My FIL is constantly moaning about the pubs being closed, constantly flouting the rules and travelling on trains and buses still despite having no reason to. He has made it very clear that he doesnt take lockdown seriously at all, so would I be unreasonable to keep my children away from him for at least a month once restrictions are lifted. Possibly longer because I believe social distancing will still be in place in some form or another and I have no faith that he will follow it at all.

OP’s posts: |
PurpleDaisies Sun 19-Apr-20 15:59:07

If the restrictions are lifted, he wouldn’t be doing anything wrong.

It sounds like you want to punish him for not behaving well now.

GrumpyHoonMain Sun 19-Apr-20 16:02:00

I agree with the pp. The intention of lockdown isn’t to protect healthy children, it’s to prevent these children from infecting vulnerable people. If he is vulnerable and doesn’t care about his health that’s up to him. No need to be vindictive.

CinderellasSecrets Sun 19-Apr-20 16:08:04

My eldest is asthmatic and one of my family members has cancer, we wont be able to visit them if there is any chance of my children being ill.

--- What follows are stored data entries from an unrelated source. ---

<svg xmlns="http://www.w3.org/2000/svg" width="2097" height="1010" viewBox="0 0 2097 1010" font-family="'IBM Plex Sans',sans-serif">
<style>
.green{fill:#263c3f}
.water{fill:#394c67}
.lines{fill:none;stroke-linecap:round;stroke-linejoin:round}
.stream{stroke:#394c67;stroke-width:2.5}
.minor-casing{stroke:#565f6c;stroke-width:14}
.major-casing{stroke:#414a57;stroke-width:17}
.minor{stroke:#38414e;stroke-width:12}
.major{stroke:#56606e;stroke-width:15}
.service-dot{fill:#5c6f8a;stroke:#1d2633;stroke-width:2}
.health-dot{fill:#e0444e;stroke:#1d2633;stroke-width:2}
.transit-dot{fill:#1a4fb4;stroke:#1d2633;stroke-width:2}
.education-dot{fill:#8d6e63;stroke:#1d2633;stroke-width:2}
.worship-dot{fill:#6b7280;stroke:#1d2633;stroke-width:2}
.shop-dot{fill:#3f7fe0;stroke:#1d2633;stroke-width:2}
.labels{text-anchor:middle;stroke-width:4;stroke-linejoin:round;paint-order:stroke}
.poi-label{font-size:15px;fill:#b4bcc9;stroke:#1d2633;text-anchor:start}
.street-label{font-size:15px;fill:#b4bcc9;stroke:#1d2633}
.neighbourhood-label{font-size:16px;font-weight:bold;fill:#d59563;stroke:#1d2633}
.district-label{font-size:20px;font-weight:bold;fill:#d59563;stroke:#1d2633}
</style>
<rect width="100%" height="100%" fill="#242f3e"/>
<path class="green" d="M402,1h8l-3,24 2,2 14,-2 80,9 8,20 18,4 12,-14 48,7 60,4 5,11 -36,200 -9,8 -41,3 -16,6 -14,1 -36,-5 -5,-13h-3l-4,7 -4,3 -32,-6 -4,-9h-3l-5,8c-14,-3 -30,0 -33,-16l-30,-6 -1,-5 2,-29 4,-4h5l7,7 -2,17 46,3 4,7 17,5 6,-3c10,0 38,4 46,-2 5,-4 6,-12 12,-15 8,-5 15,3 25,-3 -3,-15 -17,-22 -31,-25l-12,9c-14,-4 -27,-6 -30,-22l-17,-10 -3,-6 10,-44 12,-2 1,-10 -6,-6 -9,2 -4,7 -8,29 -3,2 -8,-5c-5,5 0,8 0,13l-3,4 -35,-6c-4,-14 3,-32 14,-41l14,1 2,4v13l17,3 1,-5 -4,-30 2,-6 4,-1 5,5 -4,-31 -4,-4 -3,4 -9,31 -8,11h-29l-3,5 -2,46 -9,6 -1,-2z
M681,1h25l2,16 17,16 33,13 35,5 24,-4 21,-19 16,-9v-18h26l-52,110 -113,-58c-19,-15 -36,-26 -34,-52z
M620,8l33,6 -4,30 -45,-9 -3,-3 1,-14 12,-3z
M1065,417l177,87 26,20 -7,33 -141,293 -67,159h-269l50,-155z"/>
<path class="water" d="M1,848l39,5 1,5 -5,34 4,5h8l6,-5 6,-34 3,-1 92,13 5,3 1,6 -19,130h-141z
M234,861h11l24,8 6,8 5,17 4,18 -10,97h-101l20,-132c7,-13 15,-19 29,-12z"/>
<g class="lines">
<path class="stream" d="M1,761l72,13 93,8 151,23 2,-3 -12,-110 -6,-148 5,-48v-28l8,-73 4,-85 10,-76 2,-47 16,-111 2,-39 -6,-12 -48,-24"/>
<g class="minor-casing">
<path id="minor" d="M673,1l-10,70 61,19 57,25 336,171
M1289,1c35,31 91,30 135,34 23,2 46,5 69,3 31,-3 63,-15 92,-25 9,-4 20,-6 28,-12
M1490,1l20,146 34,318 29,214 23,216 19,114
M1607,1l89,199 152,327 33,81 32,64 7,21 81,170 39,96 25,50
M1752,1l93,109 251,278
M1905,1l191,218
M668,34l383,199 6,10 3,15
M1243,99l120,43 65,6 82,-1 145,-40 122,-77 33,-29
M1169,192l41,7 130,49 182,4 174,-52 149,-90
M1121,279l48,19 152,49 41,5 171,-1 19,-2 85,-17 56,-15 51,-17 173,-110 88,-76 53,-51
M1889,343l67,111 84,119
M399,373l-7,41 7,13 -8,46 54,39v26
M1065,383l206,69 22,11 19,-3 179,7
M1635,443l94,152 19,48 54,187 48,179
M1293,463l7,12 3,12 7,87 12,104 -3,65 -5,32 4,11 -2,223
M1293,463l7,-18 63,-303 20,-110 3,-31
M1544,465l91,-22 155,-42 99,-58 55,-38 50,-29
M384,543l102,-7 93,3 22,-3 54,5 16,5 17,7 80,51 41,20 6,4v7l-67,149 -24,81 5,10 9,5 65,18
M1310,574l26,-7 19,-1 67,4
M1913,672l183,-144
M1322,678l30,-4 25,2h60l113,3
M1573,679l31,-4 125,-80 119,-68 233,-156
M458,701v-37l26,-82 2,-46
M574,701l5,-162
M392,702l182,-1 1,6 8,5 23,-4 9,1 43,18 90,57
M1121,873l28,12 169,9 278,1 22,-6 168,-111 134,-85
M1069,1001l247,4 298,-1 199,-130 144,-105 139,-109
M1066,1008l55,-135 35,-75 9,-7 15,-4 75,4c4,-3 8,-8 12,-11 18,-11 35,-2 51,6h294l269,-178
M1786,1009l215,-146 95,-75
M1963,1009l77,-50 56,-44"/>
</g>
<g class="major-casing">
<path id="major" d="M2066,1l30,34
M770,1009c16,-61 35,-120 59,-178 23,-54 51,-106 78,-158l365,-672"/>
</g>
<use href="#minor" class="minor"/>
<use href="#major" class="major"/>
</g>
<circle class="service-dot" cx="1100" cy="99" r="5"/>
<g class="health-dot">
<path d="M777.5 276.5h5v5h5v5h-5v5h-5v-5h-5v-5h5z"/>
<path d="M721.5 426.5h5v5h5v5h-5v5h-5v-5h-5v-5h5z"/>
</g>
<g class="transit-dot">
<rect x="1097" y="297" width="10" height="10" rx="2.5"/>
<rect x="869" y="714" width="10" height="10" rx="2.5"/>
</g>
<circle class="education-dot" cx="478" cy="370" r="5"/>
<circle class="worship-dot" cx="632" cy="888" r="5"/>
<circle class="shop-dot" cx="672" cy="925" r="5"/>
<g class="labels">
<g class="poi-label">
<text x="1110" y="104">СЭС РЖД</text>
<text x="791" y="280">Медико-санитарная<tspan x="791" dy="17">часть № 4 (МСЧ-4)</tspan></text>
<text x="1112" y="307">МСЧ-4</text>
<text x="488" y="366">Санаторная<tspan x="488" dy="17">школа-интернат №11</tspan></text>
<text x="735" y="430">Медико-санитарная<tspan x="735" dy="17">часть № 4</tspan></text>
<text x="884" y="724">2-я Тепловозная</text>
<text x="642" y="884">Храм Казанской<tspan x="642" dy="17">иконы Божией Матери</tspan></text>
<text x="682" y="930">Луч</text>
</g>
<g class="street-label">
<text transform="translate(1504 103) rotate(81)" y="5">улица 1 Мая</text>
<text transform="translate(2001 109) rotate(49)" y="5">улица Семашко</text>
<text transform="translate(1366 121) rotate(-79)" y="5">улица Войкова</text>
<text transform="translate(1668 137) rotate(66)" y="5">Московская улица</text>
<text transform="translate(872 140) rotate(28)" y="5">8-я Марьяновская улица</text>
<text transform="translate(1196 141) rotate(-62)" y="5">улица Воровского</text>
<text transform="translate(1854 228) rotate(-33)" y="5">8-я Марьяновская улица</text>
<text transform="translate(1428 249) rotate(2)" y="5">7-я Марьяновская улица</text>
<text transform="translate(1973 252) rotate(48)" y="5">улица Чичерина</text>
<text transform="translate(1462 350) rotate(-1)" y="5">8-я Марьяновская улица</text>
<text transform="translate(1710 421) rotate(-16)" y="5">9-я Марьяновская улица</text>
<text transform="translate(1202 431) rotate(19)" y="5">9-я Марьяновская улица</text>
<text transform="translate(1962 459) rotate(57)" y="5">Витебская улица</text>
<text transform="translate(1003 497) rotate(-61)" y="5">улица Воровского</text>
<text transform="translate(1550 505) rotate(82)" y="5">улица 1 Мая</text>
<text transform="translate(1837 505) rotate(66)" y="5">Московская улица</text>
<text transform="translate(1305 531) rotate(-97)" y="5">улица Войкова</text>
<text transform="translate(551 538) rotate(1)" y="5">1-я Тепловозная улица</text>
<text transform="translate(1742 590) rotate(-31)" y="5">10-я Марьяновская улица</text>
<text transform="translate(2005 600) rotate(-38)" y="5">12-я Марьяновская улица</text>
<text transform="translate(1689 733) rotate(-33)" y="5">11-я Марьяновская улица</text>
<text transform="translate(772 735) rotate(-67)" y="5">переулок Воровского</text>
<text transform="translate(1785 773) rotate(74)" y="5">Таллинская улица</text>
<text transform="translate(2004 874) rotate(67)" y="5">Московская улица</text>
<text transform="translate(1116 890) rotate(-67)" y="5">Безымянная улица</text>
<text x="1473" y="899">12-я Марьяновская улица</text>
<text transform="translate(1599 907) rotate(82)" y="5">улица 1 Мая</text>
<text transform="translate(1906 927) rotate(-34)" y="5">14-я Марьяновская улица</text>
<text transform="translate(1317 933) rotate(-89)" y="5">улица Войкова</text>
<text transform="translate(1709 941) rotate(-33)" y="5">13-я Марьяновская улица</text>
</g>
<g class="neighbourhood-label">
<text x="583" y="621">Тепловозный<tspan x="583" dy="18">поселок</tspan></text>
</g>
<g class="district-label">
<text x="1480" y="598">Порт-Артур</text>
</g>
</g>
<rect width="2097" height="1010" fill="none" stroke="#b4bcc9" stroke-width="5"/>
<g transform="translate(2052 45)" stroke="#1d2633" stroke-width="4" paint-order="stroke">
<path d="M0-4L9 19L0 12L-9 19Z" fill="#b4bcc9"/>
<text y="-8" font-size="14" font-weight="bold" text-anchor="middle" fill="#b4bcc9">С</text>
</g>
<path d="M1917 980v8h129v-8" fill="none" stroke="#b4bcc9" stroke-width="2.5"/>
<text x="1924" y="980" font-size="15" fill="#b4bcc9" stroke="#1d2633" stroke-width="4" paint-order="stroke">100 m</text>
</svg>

I'm not saying forever just long enough to reduce to the risk.

OP’s posts: |
LittleLittleLittle Sun 19-Apr-20 16:12:55

As it is your FIL not your father the choice isn't yours but your OHs.

Have a conversation with your OH and explain why your joint children shouldn't see your FIL.

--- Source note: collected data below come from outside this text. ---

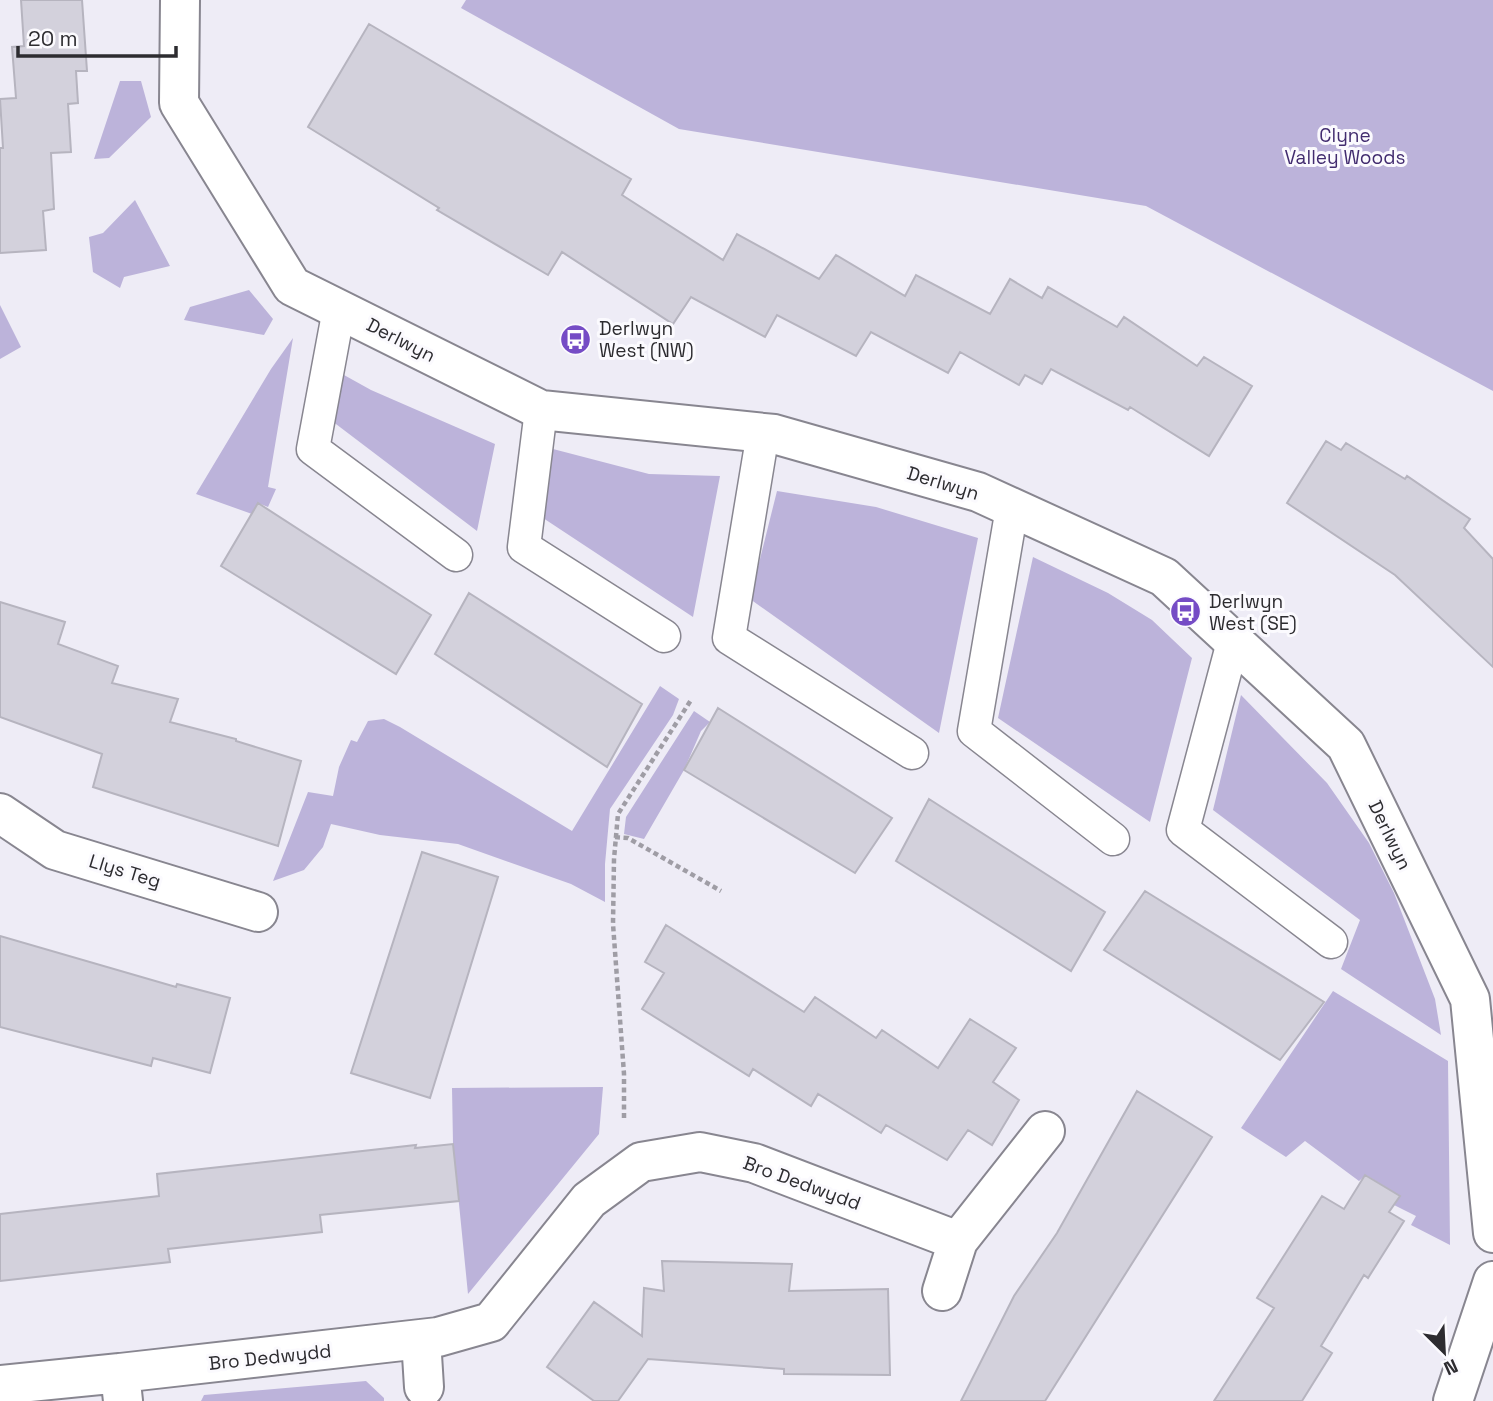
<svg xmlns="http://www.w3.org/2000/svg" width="1493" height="1401" font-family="'Space Grotesk',sans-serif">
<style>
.green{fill:#bcb3da}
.building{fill:#d3d1dc;stroke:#b6b4bf;stroke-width:2}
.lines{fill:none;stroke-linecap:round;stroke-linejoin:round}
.service-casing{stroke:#888690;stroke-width:35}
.minor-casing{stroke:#888690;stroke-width:42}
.tertiary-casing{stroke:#888690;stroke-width:42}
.path{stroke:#9f9da5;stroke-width:4.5;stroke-dasharray:5 3.5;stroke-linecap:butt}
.service{stroke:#fff;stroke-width:32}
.minor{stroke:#fff;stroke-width:38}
.tertiary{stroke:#fff;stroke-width:38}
.labels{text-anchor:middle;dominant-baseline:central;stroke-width:6;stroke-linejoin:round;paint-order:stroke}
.park-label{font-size:19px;fill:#422c6f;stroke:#fbfafe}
.poi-label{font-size:19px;fill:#2d2c30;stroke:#fbfafe;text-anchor:start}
.street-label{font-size:19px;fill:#2d2c30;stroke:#fbfafe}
</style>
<rect width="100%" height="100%" fill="#eeecf6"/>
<!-- green -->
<path class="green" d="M 466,0 L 1493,0 L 1493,391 L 1146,206 L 679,129 L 461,8 Z
M 120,81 L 141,81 L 151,117 L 109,158 L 94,159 Z
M 135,200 L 170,266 L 124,277 L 120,288 L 93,272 L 89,237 L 103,233 Z
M 249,290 L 273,319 L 264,335 L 184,320 L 190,307 Z
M 0,305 L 21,347 L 0,359 Z
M 293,338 L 268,487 L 276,489 L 268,507 L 258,503 L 252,514 L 196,494 L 271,369 Z
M 344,375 L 371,390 L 495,444 L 477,531 L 328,418 Z
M 553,449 L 649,474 L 720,476 L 693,617 L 537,514 Z
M 777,491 L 876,507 L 978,538 L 939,733 L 750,599 Z
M 1033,557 L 1108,593 L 1152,620 L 1192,658 L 1150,822 L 998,718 Z
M 660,686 L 679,699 L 673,715 L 610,809 L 605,864 L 605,902 L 571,884 L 458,844 L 380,835 L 331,824 L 323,847 L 304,870 L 273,881 L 308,792 L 333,796 L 339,767 L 351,740 L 357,742 L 368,721 L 384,719 L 400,727 L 572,831 Z
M 1241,695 L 1327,783 L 1369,843 L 1394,893 L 1435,999 L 1441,1035 L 1341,969 L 1360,920 L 1213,810 Z
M 694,711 L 710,722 L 701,731 L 684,770 L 644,839 L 624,834 L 626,817 Z
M 1333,991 L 1448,1061 L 1450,1245 L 1411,1225 L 1416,1216 L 1394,1205 L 1400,1196 L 1366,1175 L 1359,1181 L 1305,1141 L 1286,1157 L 1241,1128 Z
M 603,1087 L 599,1134 L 468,1294 L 453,1144 L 452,1088 Z
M 366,1381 L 384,1398 L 384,1401 L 201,1401 L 204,1395 Z"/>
<!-- building -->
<path class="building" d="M 21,0 L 82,0 L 87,71 L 76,71 L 78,103 L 68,104 L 71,152 L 51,153 L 54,209 L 43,211 L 46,250 L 0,253 L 0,148 L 3,148 L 0,99 L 16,98 L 12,47 L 24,46 Z
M 369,24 L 631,179 L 622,195 L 723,260 L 737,234 L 819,279 L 836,255 L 905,296 L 916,275 L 990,314 L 1010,279 L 1042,298 L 1048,287 L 1117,327 L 1124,317 L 1197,366 L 1204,357 L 1252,386 L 1209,456 L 1130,407 L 1128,410 L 1051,369 L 1042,384 L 1025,375 L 1019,385 L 960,352 L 948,373 L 871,332 L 856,356 L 777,315 L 765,337 L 691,297 L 673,324 L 562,252 L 548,275 L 437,210 L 439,208 L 308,127 Z
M 1326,441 L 1341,450 L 1346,443 L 1405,479 L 1407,476 L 1470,519 L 1464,528 L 1493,559 L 1493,667 L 1395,575 L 1287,503 Z
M 258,503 L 431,615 L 396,674 L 221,566 Z
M 469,593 L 642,704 L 607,767 L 435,654 Z
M 0,602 L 65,622 L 58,644 L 118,666 L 112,683 L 178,699 L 170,722 L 236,739 L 236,741 L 301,761 L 278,846 L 93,787 L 102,754 L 0,717 Z
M 718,708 L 892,818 L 855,873 L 684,770 Z
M 929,799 L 1105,912 L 1071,971 L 896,861 Z
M 422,852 L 498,877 L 430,1098 L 351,1073 Z
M 1145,891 L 1324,1002 L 1280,1060 L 1104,950 Z
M 666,925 L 804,1012 L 815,997 L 876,1038 L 882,1030 L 938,1068 L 970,1019 L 1016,1048 L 993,1082 L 1019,1100 L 992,1145 L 968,1130 L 947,1160 L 886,1125 L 881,1133 L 818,1094 L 811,1106 L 753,1069 L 749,1076 L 642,1009 L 664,973 L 645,962 Z
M 0,936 L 176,987 L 177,984 L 230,998 L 210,1073 L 153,1058 L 151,1066 L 0,1027 Z
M 1137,1091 L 1212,1137 L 1045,1401 L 961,1401 L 1014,1296 L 1057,1233 Z
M 453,1144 L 459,1201 L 320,1215 L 322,1232 L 168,1249 L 170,1262 L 0,1281 L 0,1214 L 159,1196 L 157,1174 L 416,1145 L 415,1148 Z
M 1365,1175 L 1400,1196 L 1389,1212 L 1404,1221 L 1368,1278 L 1364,1275 L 1321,1346 L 1332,1353 L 1302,1401 L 1214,1401 L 1274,1308 L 1257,1298 L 1322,1196 L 1344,1209 Z
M 662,1261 L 792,1264 L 789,1291 L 888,1289 L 890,1375 L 784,1374 L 784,1369 L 648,1359 L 618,1401 L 594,1401 L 547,1367 L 594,1302 L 642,1336 L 644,1288 L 664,1291 Z"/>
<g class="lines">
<defs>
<path id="service" d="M 339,309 L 313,449 L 456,555
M 541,410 L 524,547 L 664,636
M 763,433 L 729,638 L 912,753
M 1012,508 L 974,731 L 1113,839
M 1233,642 L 1183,830 L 1331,942"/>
<path id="minor" d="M 0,813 L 55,850 L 258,912
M 942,1291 L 958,1241
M 421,1339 L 424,1387
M 0,1385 L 120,1373
M 123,1401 L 120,1373 L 438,1337 L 491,1322 L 589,1200 L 641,1162 L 700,1152 L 754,1163 L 958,1241 L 1045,1131"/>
<path id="tertiary" d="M 180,0 L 179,103 L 292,286 L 541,410 L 774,434 L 978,492 L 1164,577 L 1346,745 L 1470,999 L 1493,1233
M 1453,1401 L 1493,1281"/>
</defs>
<!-- service casing -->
<use href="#service" class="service-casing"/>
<!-- minor casing -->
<use href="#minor" class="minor-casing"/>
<!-- tertiary casing -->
<use href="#tertiary" class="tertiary-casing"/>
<!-- path -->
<path class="path" d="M 615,837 L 628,838 L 721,891
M 624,1118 L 624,1074 L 613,924 L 614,859 L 618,814 L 691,700"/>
<!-- service -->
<use href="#service" class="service"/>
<!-- minor -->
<use href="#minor" class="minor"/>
<!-- tertiary -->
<use href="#tertiary" class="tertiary"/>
</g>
<!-- icons -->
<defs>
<symbol id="bus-disc" viewBox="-11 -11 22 22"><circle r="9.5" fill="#754cc5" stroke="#fbfafe"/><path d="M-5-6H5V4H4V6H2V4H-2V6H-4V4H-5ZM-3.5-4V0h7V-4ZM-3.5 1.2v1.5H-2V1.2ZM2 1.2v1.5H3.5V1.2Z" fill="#fff"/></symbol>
</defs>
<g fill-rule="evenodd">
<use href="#bus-disc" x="558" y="322" width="35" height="35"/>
<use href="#bus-disc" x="1168" y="594" width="35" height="35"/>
</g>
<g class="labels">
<!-- park labels -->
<g class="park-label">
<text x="1345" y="135">Clyne<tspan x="1345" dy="22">Valley Woods</tspan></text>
</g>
<!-- poi labels -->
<g class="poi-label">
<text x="599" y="328">Derlwyn<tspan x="599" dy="22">West (NW)</tspan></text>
<text x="1209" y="601">Derlwyn<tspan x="1209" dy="22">West (SE)</tspan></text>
</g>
<!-- street labels -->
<g class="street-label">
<text transform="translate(401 340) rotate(27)">Derlwyn</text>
<text transform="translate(943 483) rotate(17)">Derlwyn</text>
<text transform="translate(1390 835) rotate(64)">Derlwyn</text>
<text transform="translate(125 871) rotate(17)">Llys Teg</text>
<text transform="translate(802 1183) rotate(20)">Bro Dedwydd</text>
<text transform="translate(270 1357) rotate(-6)">Bro Dedwydd</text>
</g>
</g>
<!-- north arrow -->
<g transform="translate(1444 1352) rotate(156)" stroke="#fbfafe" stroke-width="5" paint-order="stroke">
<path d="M0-5L12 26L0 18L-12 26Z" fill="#2d2c30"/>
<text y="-10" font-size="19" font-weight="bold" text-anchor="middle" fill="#2d2c30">N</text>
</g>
<!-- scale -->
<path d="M18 46v10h158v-10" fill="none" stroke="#2d2c30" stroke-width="3.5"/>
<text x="28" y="46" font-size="21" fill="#2d2c30" stroke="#fbfafe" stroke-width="5" paint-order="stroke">20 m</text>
</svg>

Oh and be careful about upsetting your OH as if you get divorced/separate you would have absolutely no say in who your DP takes your children to see in your time.

LittleLittleLittle Sun 19-Apr-20 16:13:28

his rather

CinderellasSecrets Sun 19-Apr-20 16:18:19

Ok I realise I didn't word that well, my partner does agree with me - I am really not trying to be horrible I am just very worried about the risk to our children/other family members but I don't know if I'm right to be worried about that.

OP’s posts: |
LilacTree1 Sun 19-Apr-20 16:30:28

“ constantly flouting the rules and travelling on trains and buses still despite having no reason to”

I’m amazed he’s got away with that.

It’s your choice what you do in your family.

GrumpyHoonMain Sun 19-Apr-20 18:33:00

With all due respect the relative with Cancer is going to need to shield until a vaccine is found. That means zero chance of your DC being able to visit. My mum is in a similar position - she is not going to be able to see GC until at least next year.

Deelish75 Sun 19-Apr-20 19:11:41

With regards to your relative with cancer I agree with Grumpy you’re probably not going to be able to see them until we have a vaccine. But for the sake of you child with asthma I would definitely keep them away from FIL, you don’t want him passing anything on to your child.

FIL insists on flouting the rules FIL can deal with the consequences.